Parallele Verfahren höherer Ordnung zur Lösung von Zweiphasen-Strömungen
Esser, Patrick; Reusken, Arnold (Thesis advisor); Behr, Marek (Thesis advisor)
Aachen (2016) [Dissertation / PhD Thesis]
Page(s): 1 Online-Ressource (x, 141 Seiten) : Illustrationen, Diagramme
Numerical methods for the simulation of twophase fluid flows are discussed within this work. We focus on the efficiency of these methods: higher order approximation of the error bounds is achieved, as well as fast results on modern computer architectures. The underlying model consists of the incompressible twophase Navier-Stokes equations. The phase boundary is described implicitly by a Levelset technique. The surface tension is modeled as a localized force term on the phase boundary.To set up the problem, we first intoduce the governing Navier-Stokes equations.
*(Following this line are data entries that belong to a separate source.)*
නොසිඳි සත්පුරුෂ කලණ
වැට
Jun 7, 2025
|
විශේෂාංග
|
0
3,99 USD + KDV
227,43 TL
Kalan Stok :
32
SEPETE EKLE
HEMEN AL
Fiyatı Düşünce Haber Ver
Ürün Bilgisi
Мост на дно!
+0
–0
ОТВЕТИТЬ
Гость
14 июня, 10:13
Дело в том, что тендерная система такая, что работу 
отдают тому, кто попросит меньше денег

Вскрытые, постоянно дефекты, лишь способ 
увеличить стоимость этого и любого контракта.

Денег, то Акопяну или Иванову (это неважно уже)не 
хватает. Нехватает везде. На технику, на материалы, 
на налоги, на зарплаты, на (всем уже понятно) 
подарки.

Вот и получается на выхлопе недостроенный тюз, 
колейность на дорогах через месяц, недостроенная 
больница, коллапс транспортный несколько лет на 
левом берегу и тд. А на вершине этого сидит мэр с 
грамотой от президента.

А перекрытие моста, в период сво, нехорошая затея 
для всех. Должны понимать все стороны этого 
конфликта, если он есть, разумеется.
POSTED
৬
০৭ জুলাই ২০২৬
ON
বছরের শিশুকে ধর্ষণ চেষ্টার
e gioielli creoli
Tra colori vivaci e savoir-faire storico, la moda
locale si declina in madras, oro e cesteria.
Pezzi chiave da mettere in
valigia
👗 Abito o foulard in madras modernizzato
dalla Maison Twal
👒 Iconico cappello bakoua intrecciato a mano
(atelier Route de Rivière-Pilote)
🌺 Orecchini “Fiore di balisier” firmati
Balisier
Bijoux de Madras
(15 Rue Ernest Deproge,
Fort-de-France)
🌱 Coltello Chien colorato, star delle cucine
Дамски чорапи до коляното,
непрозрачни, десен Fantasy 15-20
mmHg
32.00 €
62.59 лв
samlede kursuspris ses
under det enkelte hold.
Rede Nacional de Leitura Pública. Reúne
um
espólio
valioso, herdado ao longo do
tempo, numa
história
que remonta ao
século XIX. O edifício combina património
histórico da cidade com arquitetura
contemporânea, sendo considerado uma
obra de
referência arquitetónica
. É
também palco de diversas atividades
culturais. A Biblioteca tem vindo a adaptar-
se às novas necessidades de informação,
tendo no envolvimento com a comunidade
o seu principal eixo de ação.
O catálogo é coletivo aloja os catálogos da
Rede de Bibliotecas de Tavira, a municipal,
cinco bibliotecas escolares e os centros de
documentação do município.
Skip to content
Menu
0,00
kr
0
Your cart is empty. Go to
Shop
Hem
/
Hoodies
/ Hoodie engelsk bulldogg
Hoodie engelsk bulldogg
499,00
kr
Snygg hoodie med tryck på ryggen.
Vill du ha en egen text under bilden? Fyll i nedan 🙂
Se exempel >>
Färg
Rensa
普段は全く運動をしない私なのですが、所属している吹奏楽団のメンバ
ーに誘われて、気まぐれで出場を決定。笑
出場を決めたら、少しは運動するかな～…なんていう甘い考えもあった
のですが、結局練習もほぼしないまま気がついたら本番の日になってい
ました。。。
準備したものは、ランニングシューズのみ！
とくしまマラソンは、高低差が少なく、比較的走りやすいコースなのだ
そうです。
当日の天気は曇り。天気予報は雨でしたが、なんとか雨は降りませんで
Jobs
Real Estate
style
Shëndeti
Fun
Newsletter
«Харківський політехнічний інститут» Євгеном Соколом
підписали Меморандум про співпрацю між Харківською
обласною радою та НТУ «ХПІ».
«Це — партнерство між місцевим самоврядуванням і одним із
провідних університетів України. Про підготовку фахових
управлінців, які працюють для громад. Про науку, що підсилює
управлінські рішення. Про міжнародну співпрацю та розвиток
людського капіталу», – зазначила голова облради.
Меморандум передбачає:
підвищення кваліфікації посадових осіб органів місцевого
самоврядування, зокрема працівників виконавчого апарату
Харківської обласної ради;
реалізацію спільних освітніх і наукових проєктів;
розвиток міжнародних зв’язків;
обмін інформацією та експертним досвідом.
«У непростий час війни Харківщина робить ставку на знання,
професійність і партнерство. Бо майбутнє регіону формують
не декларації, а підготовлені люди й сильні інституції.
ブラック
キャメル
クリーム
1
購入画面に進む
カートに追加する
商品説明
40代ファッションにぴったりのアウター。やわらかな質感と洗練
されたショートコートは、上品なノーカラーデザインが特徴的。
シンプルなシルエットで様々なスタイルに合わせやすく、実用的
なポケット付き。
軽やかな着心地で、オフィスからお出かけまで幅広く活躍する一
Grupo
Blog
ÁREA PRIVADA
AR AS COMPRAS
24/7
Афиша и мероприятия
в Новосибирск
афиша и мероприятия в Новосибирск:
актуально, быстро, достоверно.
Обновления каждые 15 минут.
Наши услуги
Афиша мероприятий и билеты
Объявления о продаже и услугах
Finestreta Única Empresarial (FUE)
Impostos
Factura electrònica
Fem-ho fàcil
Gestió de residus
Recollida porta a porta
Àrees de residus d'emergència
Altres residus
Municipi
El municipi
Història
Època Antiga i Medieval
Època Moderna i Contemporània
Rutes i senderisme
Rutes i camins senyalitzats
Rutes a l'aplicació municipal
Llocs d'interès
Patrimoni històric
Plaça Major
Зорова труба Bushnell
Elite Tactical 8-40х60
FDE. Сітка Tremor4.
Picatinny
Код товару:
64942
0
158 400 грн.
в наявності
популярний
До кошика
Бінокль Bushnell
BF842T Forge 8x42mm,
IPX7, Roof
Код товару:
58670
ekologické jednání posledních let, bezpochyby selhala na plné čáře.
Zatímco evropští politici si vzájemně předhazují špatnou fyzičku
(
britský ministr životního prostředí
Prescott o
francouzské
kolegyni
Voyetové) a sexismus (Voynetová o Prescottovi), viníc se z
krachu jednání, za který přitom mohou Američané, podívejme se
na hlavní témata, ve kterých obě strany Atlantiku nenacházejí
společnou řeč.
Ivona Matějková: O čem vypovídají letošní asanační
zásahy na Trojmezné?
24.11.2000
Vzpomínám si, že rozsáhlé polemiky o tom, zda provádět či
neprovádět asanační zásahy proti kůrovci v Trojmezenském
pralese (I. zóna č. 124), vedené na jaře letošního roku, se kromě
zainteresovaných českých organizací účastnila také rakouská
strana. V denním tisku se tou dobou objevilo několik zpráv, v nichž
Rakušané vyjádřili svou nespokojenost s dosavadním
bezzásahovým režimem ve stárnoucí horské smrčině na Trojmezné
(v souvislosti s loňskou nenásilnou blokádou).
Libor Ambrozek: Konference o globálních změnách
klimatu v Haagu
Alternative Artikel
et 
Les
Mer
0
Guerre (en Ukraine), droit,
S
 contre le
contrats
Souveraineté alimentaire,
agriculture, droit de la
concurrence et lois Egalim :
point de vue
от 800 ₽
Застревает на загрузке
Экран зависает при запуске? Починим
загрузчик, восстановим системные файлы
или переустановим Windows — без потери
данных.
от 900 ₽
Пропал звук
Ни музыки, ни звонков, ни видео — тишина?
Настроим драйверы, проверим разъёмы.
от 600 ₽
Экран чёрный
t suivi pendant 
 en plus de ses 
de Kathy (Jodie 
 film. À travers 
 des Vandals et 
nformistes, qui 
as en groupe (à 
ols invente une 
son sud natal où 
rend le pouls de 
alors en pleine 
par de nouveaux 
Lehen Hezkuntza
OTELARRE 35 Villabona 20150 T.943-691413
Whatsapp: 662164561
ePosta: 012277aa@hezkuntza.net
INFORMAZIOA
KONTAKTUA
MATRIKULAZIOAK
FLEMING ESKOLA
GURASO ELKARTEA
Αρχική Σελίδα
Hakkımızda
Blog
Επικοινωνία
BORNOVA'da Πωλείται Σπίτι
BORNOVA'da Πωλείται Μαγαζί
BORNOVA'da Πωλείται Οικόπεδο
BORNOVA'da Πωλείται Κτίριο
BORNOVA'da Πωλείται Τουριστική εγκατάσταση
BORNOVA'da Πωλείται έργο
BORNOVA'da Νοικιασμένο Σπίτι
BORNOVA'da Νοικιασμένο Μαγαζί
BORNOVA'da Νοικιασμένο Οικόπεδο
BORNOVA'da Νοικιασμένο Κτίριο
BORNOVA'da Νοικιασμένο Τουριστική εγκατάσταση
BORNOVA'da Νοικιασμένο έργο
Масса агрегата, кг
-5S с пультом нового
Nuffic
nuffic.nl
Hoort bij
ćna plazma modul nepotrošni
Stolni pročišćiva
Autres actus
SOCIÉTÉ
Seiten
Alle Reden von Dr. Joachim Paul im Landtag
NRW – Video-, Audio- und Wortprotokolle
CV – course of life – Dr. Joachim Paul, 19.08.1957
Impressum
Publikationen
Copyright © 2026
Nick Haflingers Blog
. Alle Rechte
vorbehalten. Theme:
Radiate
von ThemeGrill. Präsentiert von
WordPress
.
We proceed afterwards with the numerical treatment of stationary twophase flows to give an overview of the used numerical techniques, e.g. spatial discretization of the surface tension force with the Laplace-Beltrami approach. During this overview we present the important technique “Extended Finite Elements” (XFEM), which helps by achieving an accurate spatial discretization of the jump in the pressure variable.Following this introduction, the work is structured in two main parts: first, the development and analysis of a suitable time discretization method, based on well known $\theta$-methods; second, the transfer of the numerical methods on modern parallel computers.Regarding the time integration, we restrict ourselves to a reduced simplified model problem, which allows us to achieve optimal error bounds (in a suitable weak norm). These error bounds are also valid within realistic numerical simulations, the results of a simulated rising butanol droplet in water are presented. Additionally, we show some modification of these methods, which ensures better numerical properties, e.g. better stability.The second part of this work deals with the parallelization and the modification/adaptation of numerical methods for twophase flows on recent hardware architectures. In cooperation with the center of scientific computing of the RWTH Aachen, we have implemented the extension DiST (Distributed Simplex Types) of the solver DROPS, developed at the chair for numerical mathematics (RWTH Aachen). The aim of DiST is the management of distributed simplexes. With this library, it is possible to add MPI-parallel components to DROPS, like efficient parallel hierarchical adaptive grid structures or preconditioners of the iterative solvers. These concepts are successfully applied up to 65.000 threads. Eventually, the shared memory parallelization of DROPS is also discussed.